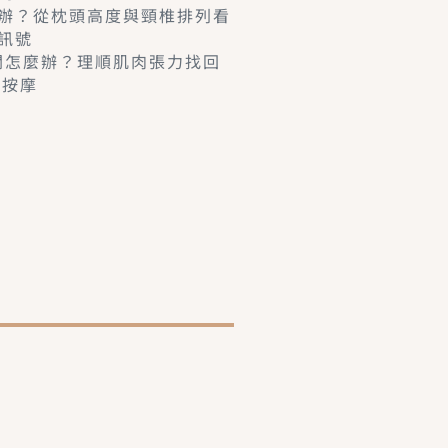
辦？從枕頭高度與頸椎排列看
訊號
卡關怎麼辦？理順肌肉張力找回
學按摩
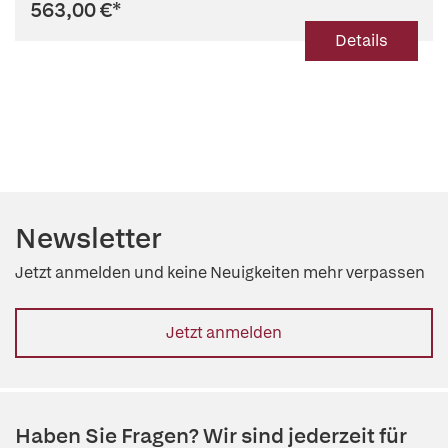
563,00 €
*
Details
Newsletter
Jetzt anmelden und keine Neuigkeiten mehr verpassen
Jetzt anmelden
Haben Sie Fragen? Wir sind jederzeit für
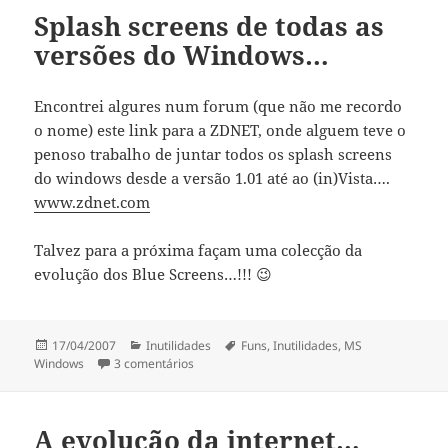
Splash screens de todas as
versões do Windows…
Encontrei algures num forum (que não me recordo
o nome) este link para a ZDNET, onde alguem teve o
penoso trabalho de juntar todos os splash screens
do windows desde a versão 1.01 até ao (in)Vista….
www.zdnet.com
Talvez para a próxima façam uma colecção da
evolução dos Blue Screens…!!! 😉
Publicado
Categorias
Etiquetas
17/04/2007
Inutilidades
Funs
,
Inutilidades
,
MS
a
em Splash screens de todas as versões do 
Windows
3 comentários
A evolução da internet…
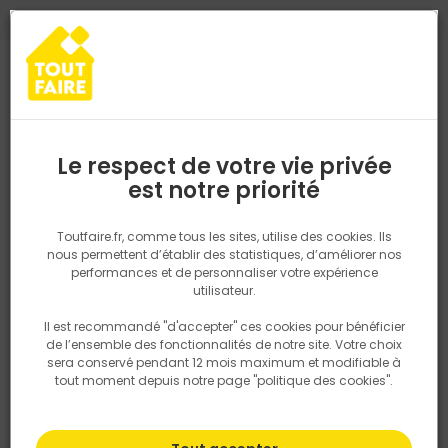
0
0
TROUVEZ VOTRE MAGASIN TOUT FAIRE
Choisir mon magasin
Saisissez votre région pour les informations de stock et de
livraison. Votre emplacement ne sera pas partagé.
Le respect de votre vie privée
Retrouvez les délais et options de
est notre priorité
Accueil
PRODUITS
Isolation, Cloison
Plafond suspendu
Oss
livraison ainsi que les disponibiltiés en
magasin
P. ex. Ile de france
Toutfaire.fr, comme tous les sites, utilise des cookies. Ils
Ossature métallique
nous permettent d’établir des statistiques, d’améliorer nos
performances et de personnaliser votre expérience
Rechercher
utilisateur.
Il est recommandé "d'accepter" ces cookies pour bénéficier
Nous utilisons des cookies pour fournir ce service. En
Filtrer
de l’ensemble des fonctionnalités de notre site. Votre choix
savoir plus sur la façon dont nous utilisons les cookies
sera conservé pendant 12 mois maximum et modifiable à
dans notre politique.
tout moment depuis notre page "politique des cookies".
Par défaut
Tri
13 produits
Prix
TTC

INSTRUCTIONS FOR THE TASK:
Exactly how many lines of the listing above contain the string "todas"? Give no more than the number.

EXERCISE SOLUTION:
2